I understand what you're saying, requiring SSL doesn't seem like too much of a burden superficially. But it's magnitudes harder and more frustration inducing than simply buying a domain. My website is protected by the cheapest certificate on that list, and it was a gigantic pain to set up. Also, only the root subdomain on my site is protected -- I have things on other subdomains which I can't encrypt because $10 dollars a year quickly adds up.


That's not the cost. You have to pay someone to re-sign your cert every (other) year. This is a largely manual process. It's also going to cost you, if you want any compensation at all when they forget. Which they will, no matter how well you prepare.

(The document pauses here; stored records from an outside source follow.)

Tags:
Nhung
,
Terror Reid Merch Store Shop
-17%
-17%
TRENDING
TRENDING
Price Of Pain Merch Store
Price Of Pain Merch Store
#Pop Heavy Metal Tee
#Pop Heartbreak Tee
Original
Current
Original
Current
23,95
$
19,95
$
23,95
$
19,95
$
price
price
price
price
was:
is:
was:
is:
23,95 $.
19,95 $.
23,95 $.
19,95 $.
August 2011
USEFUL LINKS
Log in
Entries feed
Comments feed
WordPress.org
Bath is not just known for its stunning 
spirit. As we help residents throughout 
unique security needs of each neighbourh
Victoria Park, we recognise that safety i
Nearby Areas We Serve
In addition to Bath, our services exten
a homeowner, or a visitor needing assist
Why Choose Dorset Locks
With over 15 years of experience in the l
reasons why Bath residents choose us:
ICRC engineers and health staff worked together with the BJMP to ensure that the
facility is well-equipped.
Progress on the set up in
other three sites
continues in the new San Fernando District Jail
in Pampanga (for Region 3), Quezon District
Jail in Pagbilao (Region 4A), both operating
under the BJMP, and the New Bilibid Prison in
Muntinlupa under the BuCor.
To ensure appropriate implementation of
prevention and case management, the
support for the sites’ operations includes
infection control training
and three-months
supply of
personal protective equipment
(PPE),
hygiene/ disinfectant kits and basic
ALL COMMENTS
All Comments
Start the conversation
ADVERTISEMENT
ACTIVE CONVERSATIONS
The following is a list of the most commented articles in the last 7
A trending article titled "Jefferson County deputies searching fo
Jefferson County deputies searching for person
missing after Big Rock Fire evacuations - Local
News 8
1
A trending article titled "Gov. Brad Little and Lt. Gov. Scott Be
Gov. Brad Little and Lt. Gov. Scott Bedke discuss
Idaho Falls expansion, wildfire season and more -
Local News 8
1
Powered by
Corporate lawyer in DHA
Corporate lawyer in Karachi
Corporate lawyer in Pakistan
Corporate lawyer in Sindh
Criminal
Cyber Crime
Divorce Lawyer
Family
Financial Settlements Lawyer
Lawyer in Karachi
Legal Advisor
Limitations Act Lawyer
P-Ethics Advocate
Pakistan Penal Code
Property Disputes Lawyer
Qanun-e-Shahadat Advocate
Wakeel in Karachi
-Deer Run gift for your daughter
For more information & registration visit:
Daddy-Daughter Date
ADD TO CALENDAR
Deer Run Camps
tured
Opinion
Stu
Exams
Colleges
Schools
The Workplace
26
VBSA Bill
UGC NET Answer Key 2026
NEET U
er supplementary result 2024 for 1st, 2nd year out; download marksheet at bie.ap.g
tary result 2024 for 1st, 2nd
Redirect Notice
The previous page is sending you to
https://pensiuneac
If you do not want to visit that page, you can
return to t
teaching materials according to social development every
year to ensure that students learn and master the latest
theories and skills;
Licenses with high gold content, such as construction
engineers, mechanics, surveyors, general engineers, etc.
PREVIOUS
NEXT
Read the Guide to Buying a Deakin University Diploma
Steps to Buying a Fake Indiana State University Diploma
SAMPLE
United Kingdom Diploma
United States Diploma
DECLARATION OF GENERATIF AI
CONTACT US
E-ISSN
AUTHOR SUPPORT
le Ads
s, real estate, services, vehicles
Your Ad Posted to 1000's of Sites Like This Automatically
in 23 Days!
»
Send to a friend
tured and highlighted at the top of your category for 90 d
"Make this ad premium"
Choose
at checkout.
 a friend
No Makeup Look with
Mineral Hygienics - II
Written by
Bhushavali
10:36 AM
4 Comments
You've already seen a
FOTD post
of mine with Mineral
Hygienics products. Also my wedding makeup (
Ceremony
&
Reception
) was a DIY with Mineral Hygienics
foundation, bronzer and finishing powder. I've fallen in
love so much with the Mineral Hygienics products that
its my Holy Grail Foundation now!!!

>$9 - $11 / year for perfectly good certs

So long as you don't need any subdomains, right?


"hosting package" =/= "cert[ificate]"


but you have to get a dedicated IP as well, which means you can host less sites on a small server - something bad for smaller biz.


All modern browsers support SNI [1]. I guess if you need to support IE8 on WinXP you'll have problems. And IIRC, wget on Ubuntu 12.04 doesn't support it (while curl does). But it's picked up a lot in recent years, which thankfully eases the dedicated IP requirement in many cases.

[1] -- http://en.wikipedia.org/wiki/Server_Name_Indication


Absolutely no need for a dedicated IP unless you want to support very old versions of Windows or very old versions of Android. I haven't allocated a dedicated IP solely for SSL in years.